[Exercise requirements] Switch "locality" to "site" throughout the items below and write their lines out again with nothing else changed. Leave the pictures out.

[Dataset extract]
++++++
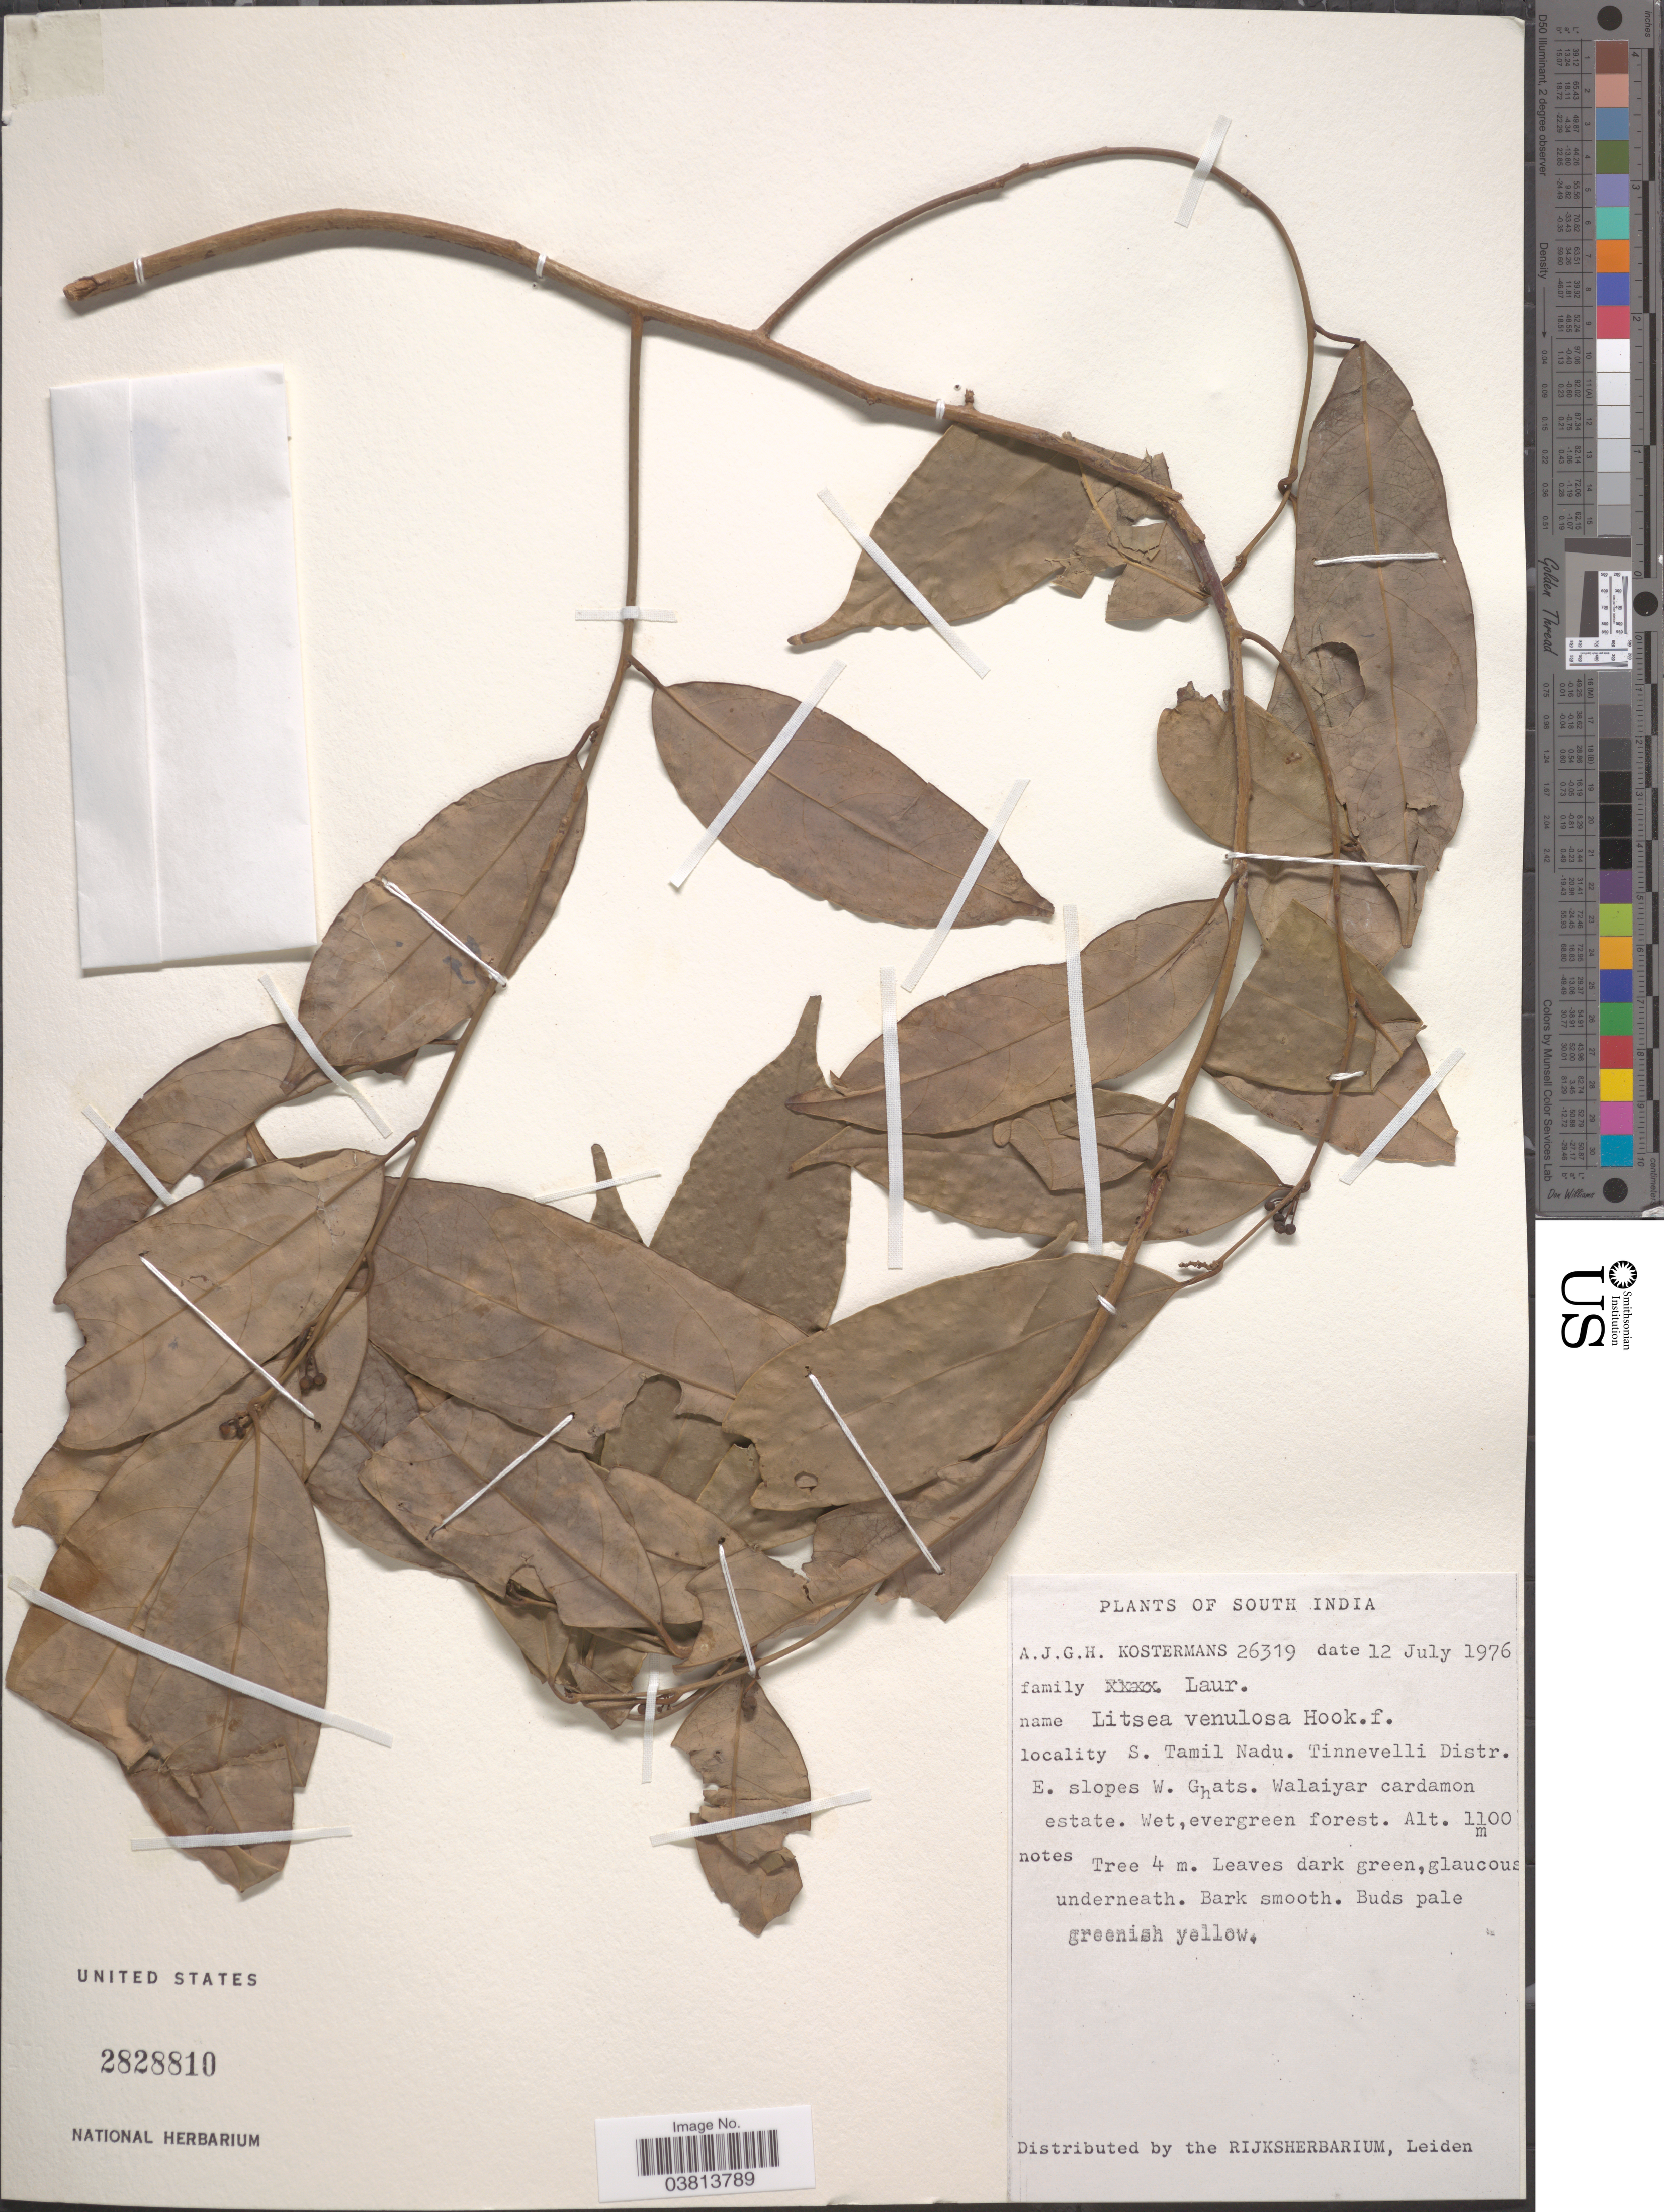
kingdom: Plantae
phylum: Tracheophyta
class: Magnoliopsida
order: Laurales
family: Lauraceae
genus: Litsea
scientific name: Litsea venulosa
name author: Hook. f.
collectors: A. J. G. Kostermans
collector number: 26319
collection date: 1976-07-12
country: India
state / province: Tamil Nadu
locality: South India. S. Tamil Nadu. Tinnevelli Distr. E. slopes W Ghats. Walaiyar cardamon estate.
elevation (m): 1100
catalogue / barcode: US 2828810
++++++
[Final result]
kingdom: Plantae
phylum: Tracheophyta
class: Magnoliopsida
order: Laurales
family: Lauraceae
genus: Litsea
scientific name: Litsea venulosa
name author: Hook. f.
collectors: A. J. G. Kostermans
collector number: 26319
collection date: 1976-07-12
country: India
state / province: Tamil Nadu
site: South India. S. Tamil Nadu. Tinnevelli Distr. E. slopes W Ghats. Walaiyar cardamon estate.
elevation (m): 1100
catalogue / barcode: US 2828810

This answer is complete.